We ask then, the grace to take this moment of light, of grace, and of joy, seriously and not to harden our hearts.  We entrust ourselves to the Mother of Mercy; in the 19th chapter of the Gospel of John, there is this beautiful verse, I would say one of the most moving points in the Gospel, when Jesus on the cross sees the disciple whom he loved and said: “Son, behold your Mother.  Woman, behold your son” and the verse after it says: “And from that moment the disciple took her with him”. In Greek it is more expressive, using the word istaidia, which means: “The disciple took her in his dearest affections”.  The disciple took her in as what he had most dear to him.  Question: think for just a moment, have you already taken Our Lady in your dearest affections?
Has Our Lady truly entered into your history, in your heart, in your life, deep inside of you, in your prayer, in your entrustment, putting yourself under her protection?  Answer to yourself.  If it’s yes, then I tell you that with her has also entered Jesus, and with Jesus the resurrection, the peace, the life, the joy, and the hope the future.  If you would need to respond “more or less”, today you can take a step towards her.  We ask also for the grace that in this morning of light, of hope, and of mercy that also we can truly welcome the Mother of Mercy in the hearts of each one of us.

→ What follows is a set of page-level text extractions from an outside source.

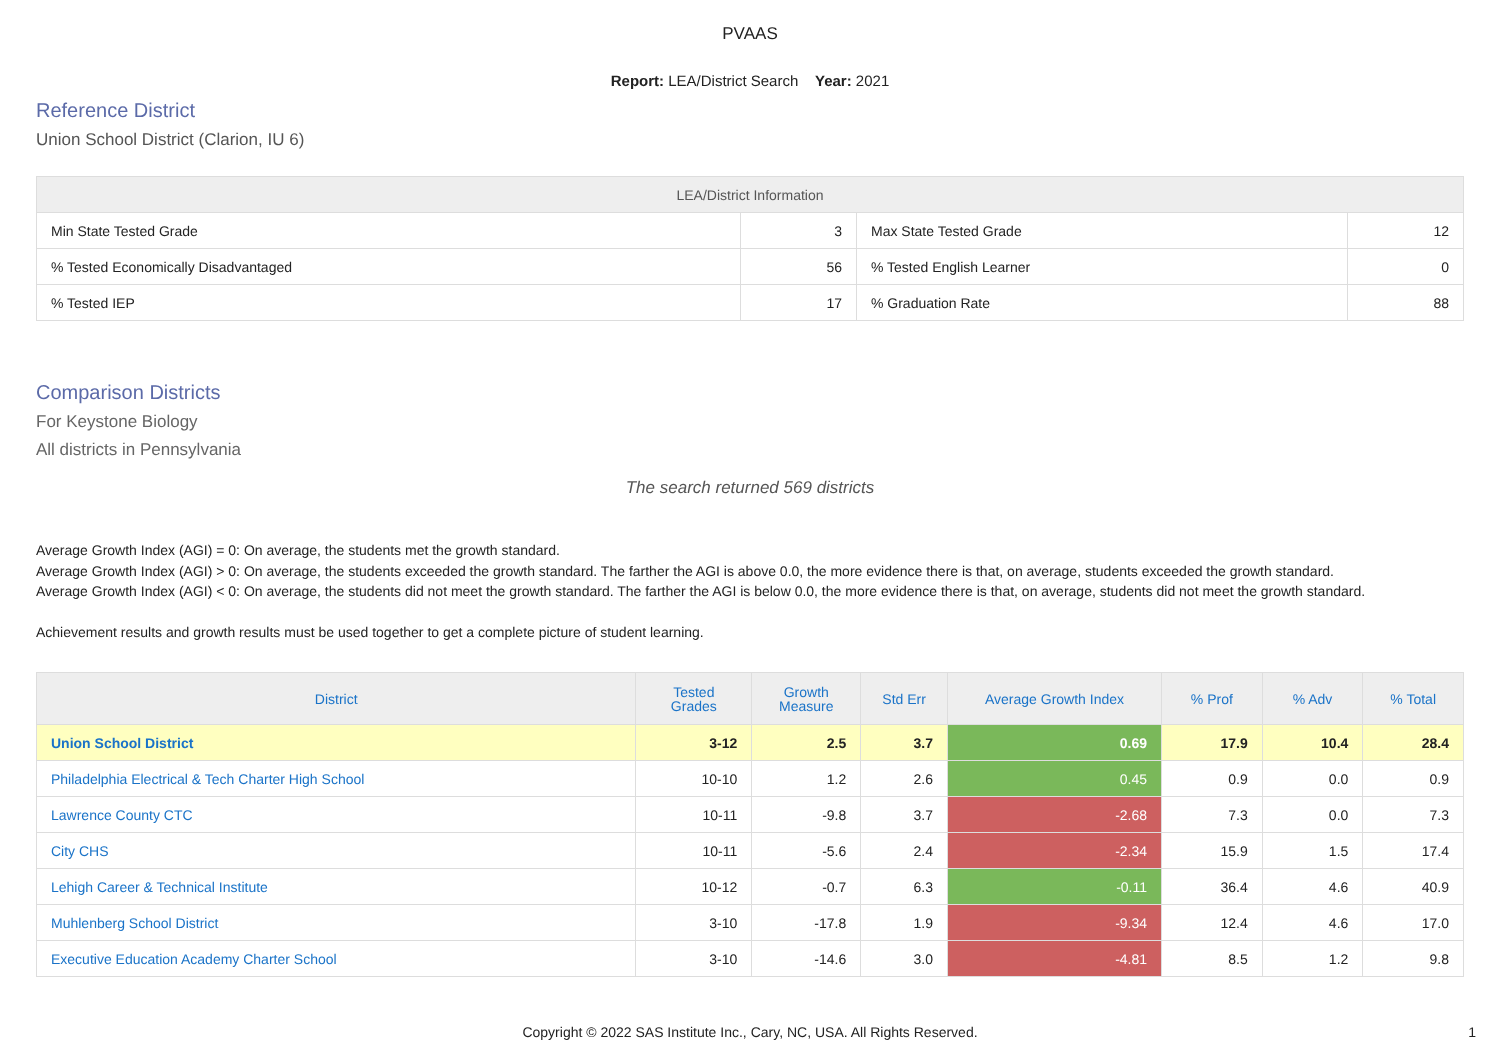PVAAS
Report: LEA/District Search Year: 2021
Reference District
Union School District (Clarion, IU 6)
| LEA/District Information | | | |
| --- | --- | --- | --- |
| Min State Tested Grade | 3 | Max State Tested Grade | 12 |
| % Tested Economically Disadvantaged | 56 | % Tested English Learner | 0 |
| % Tested IEP | 17 | % Graduation Rate | 88 |
Comparison Districts
For Keystone Biology
All districts in Pennsylvania
The search returned 569 districts
Average Growth Index (AGI) = 0: On average, the students met the growth standard.
Average Growth Index (AGI) > 0: On average, the students exceeded the growth standard. The farther the AGI is above 0.0, the more evidence there is that, on average, students exceeded the growth standard.
Average Growth Index (AGI) < 0: On average, the students did not meet the growth standard. The farther the AGI is below 0.0, the more evidence there is that, on average, students did not meet the growth standard.
Achievement results and growth results must be used together to get a complete picture of student learning.
| District | Tested Grades | Growth Measure | Std Err | Average Growth Index | % Prof | % Adv | % Total |
| --- | --- | --- | --- | --- | --- | --- | --- |
| Union School District | 3-12 | 2.5 | 3.7 | 0.69 | 17.9 | 10.4 | 28.4 |
| Philadelphia Electrical & Tech Charter High School | 10-10 | 1.2 | 2.6 | 0.45 | 0.9 | 0.0 | 0.9 |
| Lawrence County CTC | 10-11 | -9.8 | 3.7 | -2.68 | 7.3 | 0.0 | 7.3 |
| City CHS | 10-11 | -5.6 | 2.4 | -2.34 | 15.9 | 1.5 | 17.4 |
| Lehigh Career & Technical Institute | 10-12 | -0.7 | 6.3 | -0.11 | 36.4 | 4.6 | 40.9 |
| Muhlenberg School District | 3-10 | -17.8 | 1.9 | -9.34 | 12.4 | 4.6 | 17.0 |
| Executive Education Academy Charter School | 3-10 | -14.6 | 3.0 | -4.81 | 8.5 | 1.2 | 9.8 |
Copyright © 2022 SAS Institute Inc., Cary, NC, USA. All Rights Reserved.
1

Now adoration will follow.
That Jesus that passed through the streets of Palestine, will also pass here, amongst us.  He will give you his blessing.  Look at him intensely, ask something of Jesus, ask for something that you truly feel inside, that touches you inside.  Look at him and say:  “Lord Jesus, like the blind man of Jericho, have pity on me!  Jesus, son of David, give me sight!”.  That Our Lady may help us, so that this beautiful day, she may leave in the depths of our hearts, the certainty of a God who loves you and who leads you, the certainty that you are called, a calling, to respond so that we can give witness, give light, so that we can feel precious in his eyes!
He gave his life for you!  Jesus died on the cross for you and today he says to you: “Come, son, daughter, I love you, help me bring to this world, so full of darkness, of evil, of solitude, of sadness, help me bring a ray of hope, of consolation, of joy, of life”.  “Do not be afraid! I am with you always, until the end of the ages.  Hallelujah!”